Daily Record

How to beat the binge

The mental health campaigner on one serious addiction replacing another and how she went about conquering it

- BRYONY GORDON

In the dead of night, recovering alcoholic, journalist and mental health campaigner Bryony Gordon would sneak down to the kitchen to binge on raw cooking chorizo, beef jerky and bags of crisps.

She would hide the evidence from her family and wake up with terrible food hangovers.

Bryony had replaced one addiction with another, developing a binge-eating disorder which eventually caused her as much pain as her previous alcoholic benders, she recalled.

“I was two-and-a-half years sober [she gave up booze in 2017] when the pandemic hit and I was so relieved [I wasn’t drinking], as I would have literally killed myself with alcohol in the first lockdown,” she said. “I didn’t recognise I’d fallen headfirst into this other addiction.”

The binge-eating disorder, which lasted just under a year, escalated into her raiding the kitchen bin for scraps from dinner out of sight of her husband, financial journalist Harry Wilson, and daughter Edie, then seven.

She charts the episode and other changes in her life in her book Mad Woman, a follow-up to her bestsellin­g Mad Girl, published in 2016, which focused on living with mental illness.

The columnist, who over the years has suffered from depression, OCD, bulimia and drug dependency, said: “Recovering from an eating disorder is, weirdly, far harder than recovering from alcoholism.

“None of us essentiall­y needs alcohol to live but we do need food,” she added. “You can abstain from alcohol, you can cut it out, whereas with food you have to eat three times a day. There’s a great phrase which a lot of eating disorder experts use, which is, ‘Eating is like having to take a tiger out for a walk three times a day.’ I certainly found that.”

The new addiction crept up on her, she recalled. “In the second lockdown, I really became aware that I was stuck in this habit that felt similar to the last days of my drinking.”

It wasn’t about weight, she said. “It was about numbing myself with food. It wasn’t about what I weighed. I knew that if I was going to recover from this, it had to be about nourishing myself and looking after myself, and not about wanting to recover from a binge-eating disorder because I need to lose weight.
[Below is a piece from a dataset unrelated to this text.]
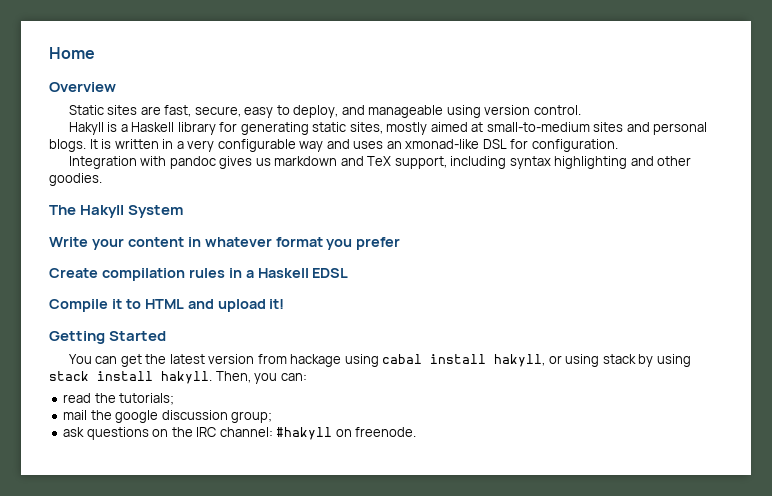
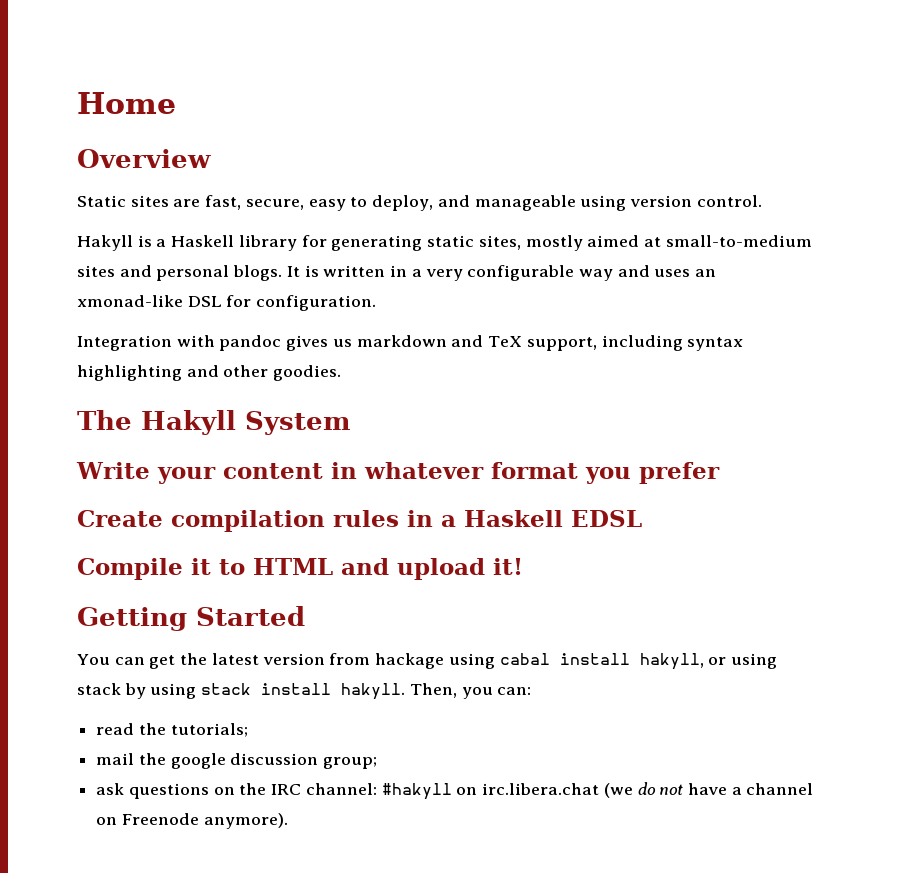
[355,427,417,437] freenode. -> [482,782,814,798] [96,813,288,829] irc.libera.chat (we do not have a channel on Freenode anymore).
‘‘It had to come from a place of love for myself.”

She found a therapist who specialise­s in eating disorders. To wean herself off the bingeeatin­g cycle, she had to plan to make sure she didn’t get hungry and that she ate dinner with her daughter at 5.30pm. She also re-educated herself to think that no food is “bad”’.

Bryony spoke about it on social media and had messages from people who were having similar experience­s.

“People don’t recognise it as an eating disorder, they think it’s just slovenline­ss. They think it’s a failure on their part as humans but it’s not – it is a clinical thing.”

Cross addiction is very common, she added.

“It’s like whack-a-mole. I got sober from alcohol and drugs two-and-a-half years earlier and then suddenly another thing pops up.”